Friday, October 13, 2006

Personal Thoughts on "Customer Service"

It occurs to me that people having read my earlier posts about my terrible experience with the support, or lack thereof, received from Dell, Dell Financial Services and it's other tentacles might think I'm being unfair. And, truth be told, there are many people who feel that this is the way customer service has to be.

I could not more strongly disagree.

I am a consumer, but also a business owner. I operate several online stores and process dozens of orders a day. My company is nowhere as large a Dell, with fewer reesources, and a smaller staff. But one thing we clearly whomp them on is customer service.

I expect companies I do business with to be capable of answering my questions and providing a decent level of support. I'd like to summarize what I mean by support, and pledge it to my many customers and customers to be:

  1. If we take your order, and we charge you for it, we take responsibility for making darn sure you know exactly how your order is progressing, and understand that you are absolutely entitiled to write or talk to someone who actually knows, or can quickly find out anything at all about your order.
  2. We will respond to EVERY email and EVERY phone call in a TIMELY manner.
  3. We will ALWAYS provide a contact information page no more than ONE STEP away from our home page that both provides a real email address and a real phone number that you can call.
  4. We will not subject you to a confusing and time consuming teleprompt system. We find them annoying, we would not want to have that forced on us either. The most hassle you'll find dealing with us is a voicemail system, and we check messages REGULARLY during the day.
  5. All our representatives speak fluent, clear English. We serve customers in the United States of America, and want you to understand what we say.
  6. We make mistakes on occasion, it's unavoidable. But we promise to strive to find prompt and fair solutions to any problems that arise.

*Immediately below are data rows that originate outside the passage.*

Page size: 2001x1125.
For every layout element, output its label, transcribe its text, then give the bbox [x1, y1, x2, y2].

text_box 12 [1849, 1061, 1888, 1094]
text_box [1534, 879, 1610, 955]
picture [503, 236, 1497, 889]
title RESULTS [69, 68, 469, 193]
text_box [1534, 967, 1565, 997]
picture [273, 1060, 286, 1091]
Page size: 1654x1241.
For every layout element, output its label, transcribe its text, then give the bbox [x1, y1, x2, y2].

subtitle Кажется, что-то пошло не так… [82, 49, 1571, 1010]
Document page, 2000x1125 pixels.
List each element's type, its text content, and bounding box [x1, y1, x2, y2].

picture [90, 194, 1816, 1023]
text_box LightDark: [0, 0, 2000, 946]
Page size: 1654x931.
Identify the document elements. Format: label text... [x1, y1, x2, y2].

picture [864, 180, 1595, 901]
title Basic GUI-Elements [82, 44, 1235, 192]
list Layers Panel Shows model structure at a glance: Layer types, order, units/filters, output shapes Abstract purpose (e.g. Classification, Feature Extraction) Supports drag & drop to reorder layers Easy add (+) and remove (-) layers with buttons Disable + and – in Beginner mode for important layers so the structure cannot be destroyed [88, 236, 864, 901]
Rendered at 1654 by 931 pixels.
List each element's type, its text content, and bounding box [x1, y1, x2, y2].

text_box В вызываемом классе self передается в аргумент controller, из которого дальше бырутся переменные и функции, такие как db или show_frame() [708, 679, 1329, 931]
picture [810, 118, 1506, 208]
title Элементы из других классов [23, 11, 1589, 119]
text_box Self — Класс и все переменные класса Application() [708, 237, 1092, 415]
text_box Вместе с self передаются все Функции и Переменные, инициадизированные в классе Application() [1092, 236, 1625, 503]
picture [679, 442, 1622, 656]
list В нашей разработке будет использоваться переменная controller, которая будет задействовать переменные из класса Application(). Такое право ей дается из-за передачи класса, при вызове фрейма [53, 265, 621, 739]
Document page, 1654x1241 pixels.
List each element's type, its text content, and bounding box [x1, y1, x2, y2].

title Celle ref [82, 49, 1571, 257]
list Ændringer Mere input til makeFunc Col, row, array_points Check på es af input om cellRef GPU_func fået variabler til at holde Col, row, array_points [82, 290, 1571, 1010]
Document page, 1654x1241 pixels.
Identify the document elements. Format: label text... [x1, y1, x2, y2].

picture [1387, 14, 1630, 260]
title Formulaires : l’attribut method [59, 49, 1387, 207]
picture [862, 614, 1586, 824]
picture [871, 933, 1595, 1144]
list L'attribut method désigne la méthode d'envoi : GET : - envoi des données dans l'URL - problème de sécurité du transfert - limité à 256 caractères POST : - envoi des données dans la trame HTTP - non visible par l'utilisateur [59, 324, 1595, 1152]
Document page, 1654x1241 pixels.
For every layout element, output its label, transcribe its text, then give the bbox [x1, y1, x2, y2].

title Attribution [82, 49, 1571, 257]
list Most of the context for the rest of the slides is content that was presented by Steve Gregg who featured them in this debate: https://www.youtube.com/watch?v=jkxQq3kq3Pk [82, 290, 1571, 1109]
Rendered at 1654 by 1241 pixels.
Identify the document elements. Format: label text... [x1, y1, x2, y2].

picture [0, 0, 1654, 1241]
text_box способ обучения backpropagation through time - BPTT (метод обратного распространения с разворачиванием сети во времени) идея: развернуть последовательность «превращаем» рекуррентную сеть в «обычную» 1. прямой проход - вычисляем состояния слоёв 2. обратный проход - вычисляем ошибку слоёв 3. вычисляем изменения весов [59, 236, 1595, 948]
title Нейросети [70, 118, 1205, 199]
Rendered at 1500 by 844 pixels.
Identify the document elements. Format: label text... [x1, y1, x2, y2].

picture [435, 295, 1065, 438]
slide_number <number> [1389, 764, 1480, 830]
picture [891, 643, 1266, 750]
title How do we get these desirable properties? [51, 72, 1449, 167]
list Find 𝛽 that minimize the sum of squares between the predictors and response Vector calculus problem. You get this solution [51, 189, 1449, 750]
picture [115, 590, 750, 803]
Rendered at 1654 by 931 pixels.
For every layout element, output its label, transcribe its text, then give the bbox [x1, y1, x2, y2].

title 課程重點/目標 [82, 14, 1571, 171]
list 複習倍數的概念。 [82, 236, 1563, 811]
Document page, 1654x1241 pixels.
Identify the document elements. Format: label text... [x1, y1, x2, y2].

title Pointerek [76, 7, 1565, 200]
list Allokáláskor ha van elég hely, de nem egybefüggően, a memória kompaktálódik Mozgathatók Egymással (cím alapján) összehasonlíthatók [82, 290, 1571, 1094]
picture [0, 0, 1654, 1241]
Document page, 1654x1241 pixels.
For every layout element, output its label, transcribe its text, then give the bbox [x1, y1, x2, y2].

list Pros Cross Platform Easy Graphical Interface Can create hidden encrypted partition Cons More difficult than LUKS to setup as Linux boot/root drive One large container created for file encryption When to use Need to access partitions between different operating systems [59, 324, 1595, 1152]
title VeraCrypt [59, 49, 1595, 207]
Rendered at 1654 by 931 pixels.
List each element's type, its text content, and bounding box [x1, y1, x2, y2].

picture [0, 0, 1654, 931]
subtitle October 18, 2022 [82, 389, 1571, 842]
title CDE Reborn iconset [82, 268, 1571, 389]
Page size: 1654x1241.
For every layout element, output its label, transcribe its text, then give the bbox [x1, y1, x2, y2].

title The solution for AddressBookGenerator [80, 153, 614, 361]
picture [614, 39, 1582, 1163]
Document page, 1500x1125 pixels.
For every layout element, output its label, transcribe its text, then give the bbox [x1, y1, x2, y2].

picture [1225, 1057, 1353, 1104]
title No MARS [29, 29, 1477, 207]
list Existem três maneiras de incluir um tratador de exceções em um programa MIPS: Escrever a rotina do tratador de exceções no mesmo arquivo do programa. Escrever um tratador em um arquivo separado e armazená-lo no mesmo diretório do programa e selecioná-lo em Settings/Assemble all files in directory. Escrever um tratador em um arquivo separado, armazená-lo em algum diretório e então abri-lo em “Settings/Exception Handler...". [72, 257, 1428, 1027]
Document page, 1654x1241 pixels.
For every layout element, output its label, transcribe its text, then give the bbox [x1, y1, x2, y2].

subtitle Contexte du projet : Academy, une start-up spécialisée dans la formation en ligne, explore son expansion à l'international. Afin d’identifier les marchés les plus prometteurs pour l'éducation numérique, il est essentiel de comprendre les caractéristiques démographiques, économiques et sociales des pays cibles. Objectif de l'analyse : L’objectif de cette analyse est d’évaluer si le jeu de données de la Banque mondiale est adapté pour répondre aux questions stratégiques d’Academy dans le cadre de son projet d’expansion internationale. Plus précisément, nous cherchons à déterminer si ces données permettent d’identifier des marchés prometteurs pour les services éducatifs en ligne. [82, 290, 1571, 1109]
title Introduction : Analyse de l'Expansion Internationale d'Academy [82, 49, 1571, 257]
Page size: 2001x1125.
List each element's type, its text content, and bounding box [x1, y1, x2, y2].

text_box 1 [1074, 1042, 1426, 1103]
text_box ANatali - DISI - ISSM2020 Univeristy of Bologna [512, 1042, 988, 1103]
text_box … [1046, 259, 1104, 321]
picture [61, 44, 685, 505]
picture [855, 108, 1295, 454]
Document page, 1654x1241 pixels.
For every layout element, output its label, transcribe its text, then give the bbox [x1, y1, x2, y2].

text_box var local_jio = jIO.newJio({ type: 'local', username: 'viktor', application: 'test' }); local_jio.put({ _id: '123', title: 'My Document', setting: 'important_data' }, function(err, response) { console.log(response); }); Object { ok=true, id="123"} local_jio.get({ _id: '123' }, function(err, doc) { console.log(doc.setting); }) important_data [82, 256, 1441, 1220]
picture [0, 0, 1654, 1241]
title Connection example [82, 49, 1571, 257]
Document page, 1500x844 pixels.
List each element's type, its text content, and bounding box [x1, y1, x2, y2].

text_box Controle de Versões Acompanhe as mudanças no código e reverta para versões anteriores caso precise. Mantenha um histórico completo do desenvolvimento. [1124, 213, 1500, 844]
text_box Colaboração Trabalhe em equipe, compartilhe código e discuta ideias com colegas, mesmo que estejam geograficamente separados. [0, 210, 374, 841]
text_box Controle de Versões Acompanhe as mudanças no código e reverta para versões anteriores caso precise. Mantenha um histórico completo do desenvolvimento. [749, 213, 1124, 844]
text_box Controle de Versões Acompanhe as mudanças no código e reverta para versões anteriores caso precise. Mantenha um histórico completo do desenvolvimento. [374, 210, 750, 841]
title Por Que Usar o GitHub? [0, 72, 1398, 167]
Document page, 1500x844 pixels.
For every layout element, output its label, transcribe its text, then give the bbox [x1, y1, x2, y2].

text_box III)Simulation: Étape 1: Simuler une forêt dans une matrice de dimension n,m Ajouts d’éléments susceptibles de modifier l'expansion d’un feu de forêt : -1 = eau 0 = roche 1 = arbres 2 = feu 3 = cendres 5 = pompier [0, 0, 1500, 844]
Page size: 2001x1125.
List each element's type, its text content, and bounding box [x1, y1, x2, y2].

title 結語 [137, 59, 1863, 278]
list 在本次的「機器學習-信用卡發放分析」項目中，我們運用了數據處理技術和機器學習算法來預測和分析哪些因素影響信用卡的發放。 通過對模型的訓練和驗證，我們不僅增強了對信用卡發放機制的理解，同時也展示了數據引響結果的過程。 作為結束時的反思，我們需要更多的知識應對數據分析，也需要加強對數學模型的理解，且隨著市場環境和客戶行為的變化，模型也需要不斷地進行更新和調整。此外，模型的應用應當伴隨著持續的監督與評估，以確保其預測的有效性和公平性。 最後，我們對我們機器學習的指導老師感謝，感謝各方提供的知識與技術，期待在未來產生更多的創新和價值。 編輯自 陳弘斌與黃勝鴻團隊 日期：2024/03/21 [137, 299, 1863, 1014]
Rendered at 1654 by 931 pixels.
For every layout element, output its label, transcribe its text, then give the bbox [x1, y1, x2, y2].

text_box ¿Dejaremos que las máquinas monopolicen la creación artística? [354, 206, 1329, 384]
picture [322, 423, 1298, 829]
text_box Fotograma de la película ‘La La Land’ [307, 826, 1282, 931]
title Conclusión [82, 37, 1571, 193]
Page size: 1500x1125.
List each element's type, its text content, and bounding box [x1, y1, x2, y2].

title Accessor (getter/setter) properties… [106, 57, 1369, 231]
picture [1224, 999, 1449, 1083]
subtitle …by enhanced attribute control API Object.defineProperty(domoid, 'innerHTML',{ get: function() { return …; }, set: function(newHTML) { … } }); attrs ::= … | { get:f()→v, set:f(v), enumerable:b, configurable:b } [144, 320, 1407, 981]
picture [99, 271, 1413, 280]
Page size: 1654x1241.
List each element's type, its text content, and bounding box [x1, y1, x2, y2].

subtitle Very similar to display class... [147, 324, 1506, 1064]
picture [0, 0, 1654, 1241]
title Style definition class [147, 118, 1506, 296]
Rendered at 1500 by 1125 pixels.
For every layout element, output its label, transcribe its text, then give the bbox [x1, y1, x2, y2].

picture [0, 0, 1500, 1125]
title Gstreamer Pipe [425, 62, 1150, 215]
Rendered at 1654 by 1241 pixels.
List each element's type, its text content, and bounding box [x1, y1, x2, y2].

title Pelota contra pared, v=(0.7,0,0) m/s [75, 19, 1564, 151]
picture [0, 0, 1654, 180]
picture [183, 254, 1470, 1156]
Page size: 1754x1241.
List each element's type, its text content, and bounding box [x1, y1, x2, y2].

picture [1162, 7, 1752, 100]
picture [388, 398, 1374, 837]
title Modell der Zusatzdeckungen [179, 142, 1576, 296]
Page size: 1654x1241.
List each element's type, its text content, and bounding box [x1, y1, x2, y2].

If there's anything that convinces me that most consumers have been beaten down by the current state of Customer Service, particularly with online stores, it's the reesponse I get when talking to our customers.

For instance, we had this customer on one of our shoe and boot sites that had placed an order. For whatever reason, the order confirmation email and tracking information emails had not made it through to her email account.

She emailed us, very concerned about the status of her order. When we tried her billing phone number, it appeared not to be working. We noticed she had opted to have the package delivered to her place of business, so we looked up the business, called, and used the directory to locate her.

Now to us, this does not seem like an unreasonable amount of effort. We always try to imagine what we'd feel like if we were in our customer's shoes. In this case, the customer had no information about her order except the charge showing up on her credit card. That would be unsettling.

When we got her on the phone and gave her the relevant information about her order, you could almost hear her jaw drop. People are repeatedly floored by a company that actually tracks them down and calls them on the phone to resolve an issue, but to me, this is what being in business is all about.

Most of our customers never have to talk with us at all, and everything just works out fine. But I believe a company is not defined by how it treats the usual customers, but how it addresses the problems and issues that arise.

And in that respect, based on my experience, we kick Dell's ass.